Segue-se, assim, o preconizado por Maria João Antunes, que, na linha do que vem defendendo desde 2000, escreve na Revista de Legislação e Jurisprudência (ano 144, n.º 3992, 2015, p. 410-416): “Em suma, o artigo 77.º, n.º 3, do Código Penal não consagra o sistema de acumulação material quando as penas aplicadas aos crimes em concurso forem a prisão e a multa.
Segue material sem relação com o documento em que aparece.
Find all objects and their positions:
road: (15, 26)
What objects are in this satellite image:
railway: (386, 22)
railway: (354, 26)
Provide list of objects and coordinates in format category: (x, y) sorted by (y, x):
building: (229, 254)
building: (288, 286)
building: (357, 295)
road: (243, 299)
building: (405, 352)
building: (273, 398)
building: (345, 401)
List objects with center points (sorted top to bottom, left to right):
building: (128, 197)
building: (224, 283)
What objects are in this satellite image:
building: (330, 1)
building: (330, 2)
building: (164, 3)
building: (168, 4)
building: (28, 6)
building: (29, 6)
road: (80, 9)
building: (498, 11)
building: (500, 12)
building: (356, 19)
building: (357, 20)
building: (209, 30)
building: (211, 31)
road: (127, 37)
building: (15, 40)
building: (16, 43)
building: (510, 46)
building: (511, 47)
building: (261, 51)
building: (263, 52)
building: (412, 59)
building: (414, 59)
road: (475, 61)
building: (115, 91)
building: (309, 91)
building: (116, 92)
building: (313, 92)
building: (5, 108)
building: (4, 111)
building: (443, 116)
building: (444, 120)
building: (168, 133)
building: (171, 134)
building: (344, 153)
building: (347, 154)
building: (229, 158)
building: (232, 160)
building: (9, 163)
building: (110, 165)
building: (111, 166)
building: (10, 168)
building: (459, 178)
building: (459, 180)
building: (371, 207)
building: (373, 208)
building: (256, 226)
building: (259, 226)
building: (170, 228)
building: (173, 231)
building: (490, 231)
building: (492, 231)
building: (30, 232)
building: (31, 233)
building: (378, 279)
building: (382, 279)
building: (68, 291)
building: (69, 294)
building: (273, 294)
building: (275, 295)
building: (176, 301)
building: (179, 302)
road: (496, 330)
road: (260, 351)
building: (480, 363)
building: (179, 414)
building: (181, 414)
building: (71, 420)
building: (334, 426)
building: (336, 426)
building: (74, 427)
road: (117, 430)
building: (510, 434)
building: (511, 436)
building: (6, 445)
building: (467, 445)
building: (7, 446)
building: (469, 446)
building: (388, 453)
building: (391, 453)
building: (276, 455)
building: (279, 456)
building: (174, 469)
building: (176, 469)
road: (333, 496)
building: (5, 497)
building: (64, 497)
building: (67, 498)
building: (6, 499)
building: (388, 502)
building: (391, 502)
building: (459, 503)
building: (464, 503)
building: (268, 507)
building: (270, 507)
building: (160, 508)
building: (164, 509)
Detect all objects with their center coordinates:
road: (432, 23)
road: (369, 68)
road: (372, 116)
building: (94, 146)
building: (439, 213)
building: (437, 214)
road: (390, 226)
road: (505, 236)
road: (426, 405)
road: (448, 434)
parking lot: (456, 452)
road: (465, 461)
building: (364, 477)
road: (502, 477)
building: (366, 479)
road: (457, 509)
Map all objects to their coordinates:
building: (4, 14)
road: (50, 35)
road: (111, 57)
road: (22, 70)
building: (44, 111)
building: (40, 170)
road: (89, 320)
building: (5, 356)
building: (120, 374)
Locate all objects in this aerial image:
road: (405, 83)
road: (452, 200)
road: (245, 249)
Consagra antes o sistema da pena única conjunta, a determinar segundo um princípio de cúmulo jurídico, nos termos do qual há: (…) a conversão dos dias de multa em prisão subsidiária, segundo as regras do artigo 49.º, n.º 1; a construção da moldura penal do concurso, com um limite máximo correspondente à soma do tempo de pena de prisão concretamente aplicada a cada um dos crimes com o tempo de prisão subsidiária relativo ao outro crime (…)”.

Quanto a custas

24. Nos termos do disposto no artigo 513.º do CPP, que dispõe sobre a responsabilidade do arguido por custas, só há lugar ao pagamento da taxa quando ocorra condenação em 1.ª instância e decaimento total em qualquer recurso.

Não havendo decaimento total no recurso, não há lugar a pagamento.

III. Decisão

25. Pelo exposto, acordam os juízes na Secção Criminal do Supremo Tribunal de Justiça em:

a) Julgar improcedente o recurso interposto pelo arguido AA;

b) Alterar oficiosamente a decisão recorrida, incluindo no conjunto das penas parcelares, para efeitos do cúmulo jurídico de que resultou a pena única de 12 anos e 6 meses de prisão, a pena de 160 dias de prisão subsidiária correspondente à pena de 240 dias de multa aplicada no processo nº 47/08.9FBAVR do tribunal da comarca de ..., devendo o tribunal competente proceder ao desconto que parecer equitativo no cumprimento daquela pena única de prisão,

Mantendo-se, no mais, o decidido no acórdão recorrido.

Sem custas.

Supremo Tribunal de Justiça, 13 de Fevereiro de 2019.